La casa de los abuelos siempre es mágica para cualquier niño. Es el lugar donde encuentran el amor verdadero e incondicional demostrado de diferente manera a lo que uno como madre o padre les puede demostrar. Es el lugar ideal para romper con la rutina y experimentar cosas diferentes. Es en donde pueden ser ellos mismos sin recibir críticas y regaños. Es el lugar donde ellos se sienten queridos así como son, con sus virtudes y defectos. Es el lugar más reconfortante y tranquilo para descansar. Simplemente es de sus lugares favoritos.


Ya sea que la casa de los abuelos se encuentre dentro de la ciudad o en provincia, siempre es emocionante y motivo de alegría cuando les comunicamos que iremos de visita con los abuelos. A veces hay oportunidad de ir algún fin de semana o en las vacaciones. Afortunados son los nietos que tienen cerca la casa de sus abuelos y los visitan varios días a la semana. Y aún más afortunados los que tienen el privilegio de ser cuidados por ellos. Los abuelos siempre transmiten paz, consienten más, procuran sin recibir nada a cambio, demuestran porque aman, escuchan sin interrumpir, apoyan sin cuestionar. Y cuando los niños están al cuidado de ellos, (el tiempo que sea) se sienten valorados y amados.


Las vacaciones en casa de los abuelos son súper divertidas. En primera, escuchar esas mágicas historias de alguno de ellos es exquisito. Jugar en el jardín y ver cómo las hormigas hacen equipo y entre varias llevan una pepita a su hormiguero es impresionante. Contemplar cómo el caracol camina lentamente para llegar al pasto es cautivador. Observar al colibrí mover sus alas y extraer con su pico el néctar de las flores es conmovedor. Ver la majestuosidad del pájaro azul actuando como depredador es imponente. Observar las inmensas telarañas tan exactas es impactante. Regar el jardín o las plantas para los niños no es cansado ni tedioso, es una actividad motivante y divertida pues hay agua de por medio y eso siempre es emocionante. Recoger las hojas secas, quitar las ramas y flores marchitas, recortar el pasto crecido se convierten en las actividades más divertidas de las vacaciones. Además, poder observar en cada vacación el cambio de estación por medio de las plantas conlleva mucho aprendizaje. Los niños son felices con esas “simples” experiencias, las cuales en la ciudad es difícil experimentarlas. Otro motivo de por qué la casa de los abuelos es mágica.
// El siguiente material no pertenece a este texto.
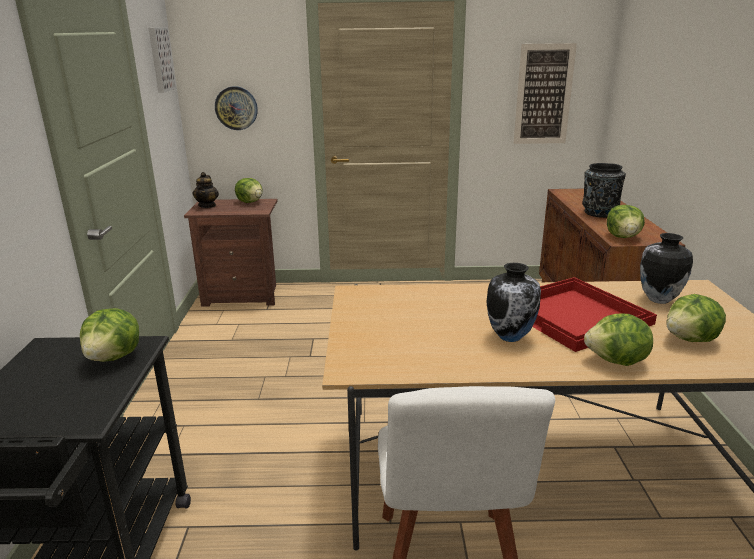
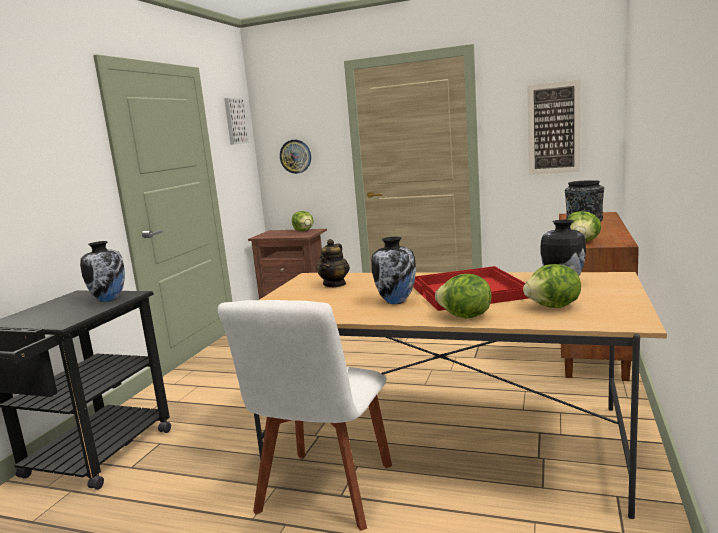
camera: 20 degrees right, 10 degrees down
lettuce [80,308,139,362] -> vase [80,241,125,302]
teapot [193,172,219,208] -> teapot moved to [316,239,350,287]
La casa de los abuelos es atrayente porque igual en ella se encuentra implícita la niñez de los padres. Para los niños es interesante descubrir algunos aspectos que revelan la vida de su madre o su padre. Encontrar fotos o detalles “antiguos” es maravilloso para ellos. Que los abuelos les platiquen anécdotas de cuando su mamá o papá eran pequeños es interesante. Comer los guisos que preparan los abuelos y aprender nuevos sabores es delicioso. Bañarse en tina y quedarse por horas en el agua hasta quedar con la piel arrugada es de lo que más desean. Compartir palomitas viendo una película en medio de los abuelos y poder dormirse tarde sin que nadie los regañe solo lo pueden hacer en esa casa mágica.


Por esto y por muchas cosas más, la casa de los abuelos siempre va a ser un lugar fascinante y mágico para los niños. Hay que promover en nuestros hijos estas visitas. Hacerlas más frecuentes, pues los niños necesitan además de sentir el amor de sus abuelos, aprender esas cosas “simples” que sin ellos no las aprenderían. Si los abuelos viven en la ciudad, puedes permitir que tu hijo se quede a dormir de vez en cuando con ellos. Si los abuelos viven en provincia, qué mejores vacaciones o puentes para ti y tu familia que disfrutar la tranquilidad que nos da la casa mágica de los abuelos.